### EXERCISE BRIEF
Extract each line of the records that contains the string "dashed".

### LISTED RECORDS
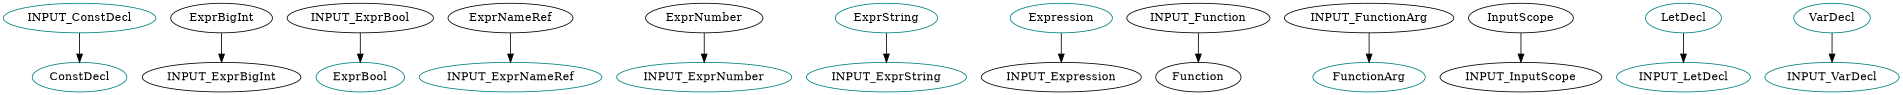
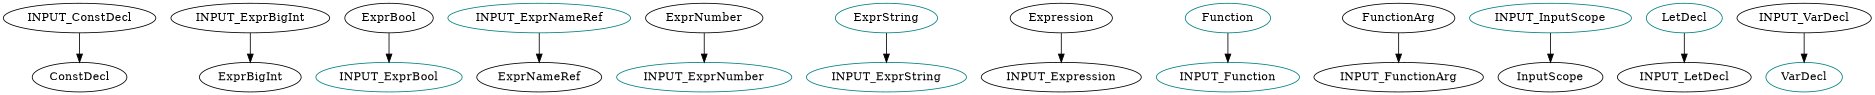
  digraph {
    node [color=black]
-   n1 [color=teal label=ConstDecl]
-   n2 [color=teal label=INPUT_ConstDecl]
+   n1 [label=ConstDecl]
+   n2 [label=INPUT_ConstDecl]
    n3 [label=ExprBigInt]
    n4 [label=INPUT_ExprBigInt]
-   n5 [color=teal label=ExprBool]
-   n6 [label=INPUT_ExprBool]
+   n5 [label=ExprBool]
+   n6 [color=teal label=INPUT_ExprBool]
    n7 [label=ExprNameRef]
    n8 [color=teal label=INPUT_ExprNameRef]
    n9 [label=ExprNumber]
    n10 [color=teal label=INPUT_ExprNumber]
    n11 [color=teal label=ExprString]
    n12 [color=teal label=INPUT_ExprString]
-   n13 [color=teal label=Expression]
+   n13 [label=Expression]
    n14 [label=INPUT_Expression]
-   n15 [label=Function]
-   n16 [label=INPUT_Function]
-   n17 [color=teal label=FunctionArg]
+   n15 [color=teal label=Function]
+   n16 [color=teal label=INPUT_Function]
+   n17 [label=FunctionArg]
    n18 [label=INPUT_FunctionArg]
-   n19 [label=INPUT_InputScope]
-   n20 [color=teal label=INPUT_LetDecl]
-   n21 [color=teal label=INPUT_VarDecl]
+   n19 [color=teal label=INPUT_InputScope]
+   n20 [label=INPUT_LetDecl]
+   n21 [label=INPUT_VarDecl]
    n22 [label=InputScope]
    n23 [color=teal label=LetDecl]
    n24 [color=teal label=VarDecl]
    n2 -> n1
-   n3 -> n4
-   n6 -> n5
-   n7 -> n8
+   n4 -> n3
+   n5 -> n6
+   n8 -> n7
    n9 -> n10
    n11 -> n12
    n13 -> n14
-   n16 -> n15
-   n18 -> n17
-   n22 -> n19
+   n15 -> n16
+   n17 -> n18
+   n19 -> n22
    n23 -> n20
-   n24 -> n21
+   n21 -> n24
  }
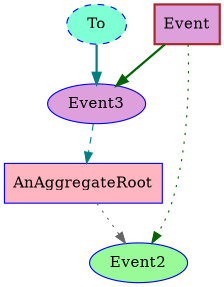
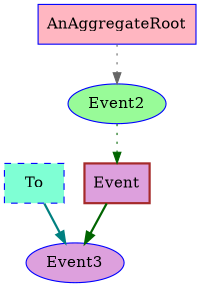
  digraph {
    splines=spline
    node [color=blue fillcolor=plum shape=box style=filled]
    edge [color=darkgreen style=bold]
    n1 [color=brown label=Event style="bold,filled"]
    Event3 [shape=ellipse]
    AnAggregateRoot [fillcolor=lightpink]
    Event2 [fillcolor=palegreen shape=ellipse]
-   To [fillcolor=aquamarine shape=ellipse style="dashed,filled"]
+   To [fillcolor=aquamarine style="dashed,filled"]
    n1 -> Event3
-   Event3 -> AnAggregateRoot [color=teal style=dashed]
    AnAggregateRoot -> Event2 [color=gray40 style=dotted]
-   n1 -> Event2 [style=dotted]
+   Event2 -> n1 [style=dotted]
    To -> Event3 [color=teal]
  }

### RESULT FOR THIS TASK
-   To [fillcolor=aquamarine shape=ellipse style="dashed,filled"]
+   To [fillcolor=aquamarine style="dashed,filled"]
-   Event3 -> AnAggregateRoot [color=teal style=dashed]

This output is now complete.